Der Betriebsrat des Klinikums Coburg erhält in diesem Jahr den Deutschen Betriebsrätepreis in Gold – für einen historischen Umbruch: In Coburg setzte der Betriebsrat durch, dass erstmals Rotkreuzschwestern an einem deutschen Klinikum den Betriebsrat mitwählen konnten und im Betriebsrat vertreten sind.
Dass die Rotkreuzschwestern jetzt den Betriebsrat mitwählen und im Betriebsrat vertreten sind, ist das Ergebnis einer etwa 15 Jahre langen Auseinandersetzung des Betriebsrats mit dem Arbeitgeber - auch vor diversen Gerichten.
Der Betriebsrat am Klinikum Coburg erreichte nach langen Auseinandersetzungen und Rechtsverfahren die Gleichstellung aller Rotkreuzschwestern - und das nicht nur bei den Betriebsratswahlen: Seit 2017 sind alle ehemaligen Rotkreuzschwestern zudem direkt beim Klinikum beschäftigt und werden nach TVöD, dem Tarifvertrag des Öffentlichen Dienstes, bezahlt.
DGB
Dieser Erfolg des Coburger Betriebsrats sei ein "bahnbrechender Erfolg für prekär Beschäftigte", sagt die stellvertretende DGB-Vorsitzende Elke Hannack in ihrer Laudatio. Der Betriebsrat habe es geschafft, eine über Jahrzehnte geltende arbeitnehmerfeindliche Rechtsprechung zu drehen und habe "Engagement weit über das übliche Maß hinaus" gezeigt.
Rotkreuzschwestern arbeiten in Deutschland seit über hundert Jahren in Krankenhäusern mit, gelten aber nicht als Arbeitnehmerinnen: Offiziell sind sie Vereinsmitglieder und werden in der Regel über sogenannte Gestellungsverträge an einem Arbeitsort eingesetzt.
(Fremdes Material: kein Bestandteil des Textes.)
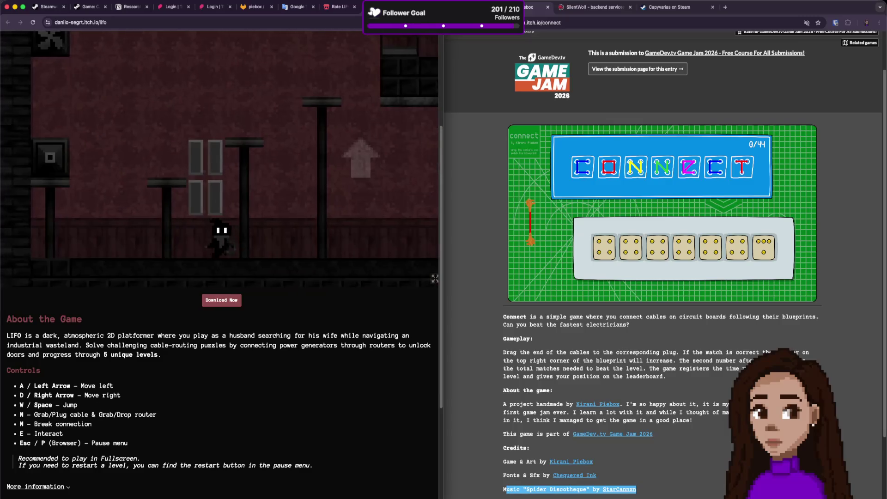
Climb past the doors into the room above and drop to the floor by the note.
{"action": "key", "text": "a"}
{"action": "key", "text": "w"}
Das heißt: Es gibt kein Arbeits- oder sonstiges Vertragsverhältnis, die Rotkreuzschwestern erbringen ihre Leistung allein aufgrund ihrer Mitgliedschaft in der Schwesternschaft.
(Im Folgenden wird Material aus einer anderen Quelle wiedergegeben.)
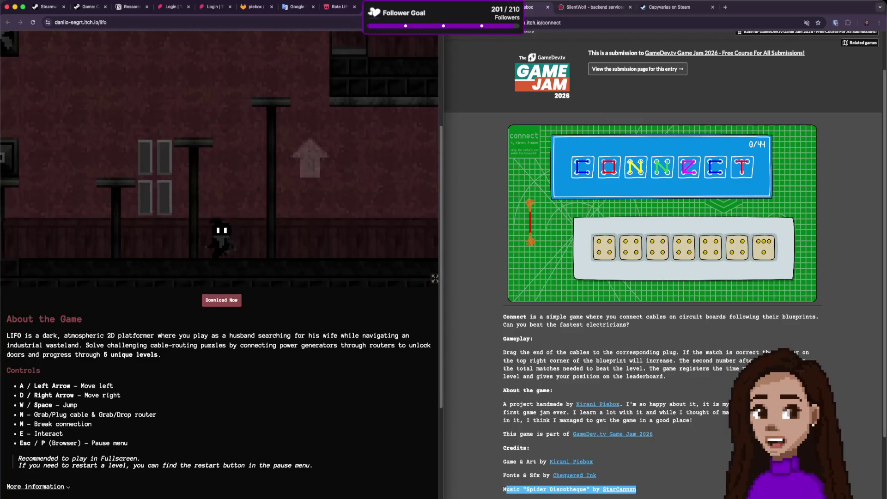
{"action": "key", "text": "a"}
{"action": "key", "text": "w"}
Das ist längst nicht mehr zeitgemäß, fand der Betriebsrat des Klinikums Coburg – die Jury des Deutschen Betriebsrätepreises gab ihm Recht und verlieh dem Betriebsratsgremium den Deutschen Betriebsrätepreis 2017 in Gold.
Bund-Verlag
Auf dem Deutschen BetriebsräteTag in Bonn wird traditionell auch der Deutsche Betriebsrätepreis verliehen, den die Zeitschrift "Arbeitsrecht im Betrieb" des Bund-Verlags vergibt. Mit der Auszeichnung werden innovative und besonders erfolgreiche Betriebsratsprojekte gewürdigt. Um den diesjährigen Betriebsrätepreis haben sich insgesamt 77 Betriebsratsgremien mit ihren Projekten beworben – zwölf Projekte wurden schließlich nominiert.
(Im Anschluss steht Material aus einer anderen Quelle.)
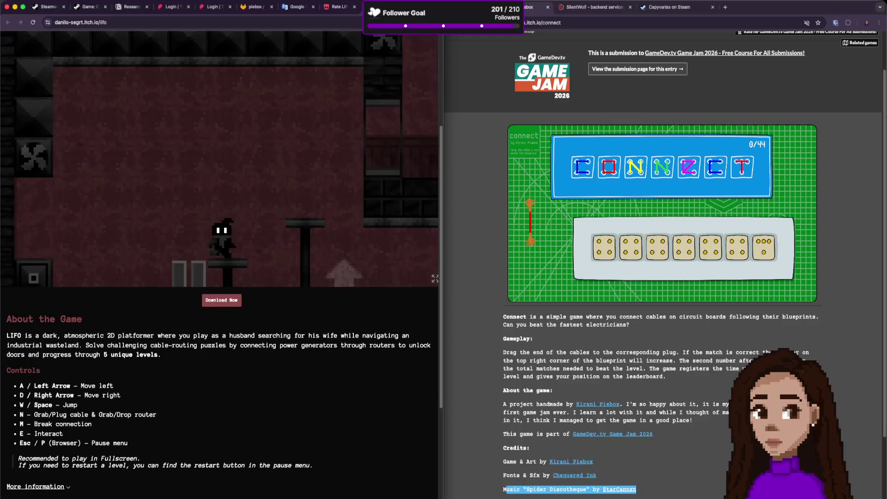
{"action": "key", "text": "a"}
{"action": "key", "text": "w"}
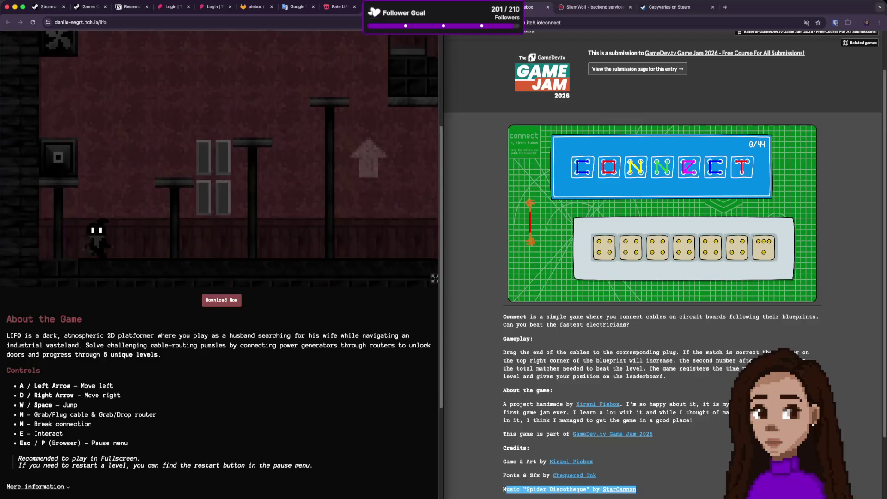
{"action": "key", "text": "d"}
{"action": "key", "text": "d"}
Vergeben wird der Preis in Gold, Silber und Bronze. Außerdem gibt es Sonderpreise in den Kategorien "Zukunftssicherung", Gute Arbeit" und "Innovative Betriebsratsarbeit".
In diesem Jahr fand die Preisverleihung am 14. Dezember 2017 statt.
Preisträger in Gold: Betriebsrat Klinikum Coburg - Rotkreuzschwestern werden gleichgestellte Kolleginnen
Preisträger in Silber: Betriebsrat der LEAR Corporation Wismar - Harter Kampf für neues Schichtsystem
Preisträger in Bronze: Betriebsrat von SYNLAB - Mitbestimmungsstrukturen im Konzern aufbauen
Sonderpreis "Zukunftssicherung": Betriebsrat von Berkenhoff: Mitbestimmung beim Verkauf des Unternehmens
Sonderpreis "Gute Arbeit": Betriebsrat der DB JobService - Veränderungsprozesse gemeinsam mit der Belegschaft gestalten
Sonderpreis "Innovative Betriebsratsarbeit": Betriebsrat der Huntsman P&A
Publikumspreis (verliehen per Abstimmung durch die Teilnehmer/innen des Deutschen BetriebsräteTags):
Betriebsrat der LEAR Corporation Wismar
Den Deutschen Betriebsrätepreis in Silber verlieh die Jury an den Betriebsrat der LEAR Corporation Wismar. "Sieben Tage am Stück machen krank" – das beschreibt das enorme Problem, das der Betriebsrat für die Belegschaft lösen musste: Beim Automobilzulieferer in Wismar arbeiteten die Beschäftigten in einem 7-Tage-Modell mit 21 Schichten. Das hatte nicht nur negative Auswirkungen auf die Gesundheit, sondern auch auf die Freizeitgestaltung.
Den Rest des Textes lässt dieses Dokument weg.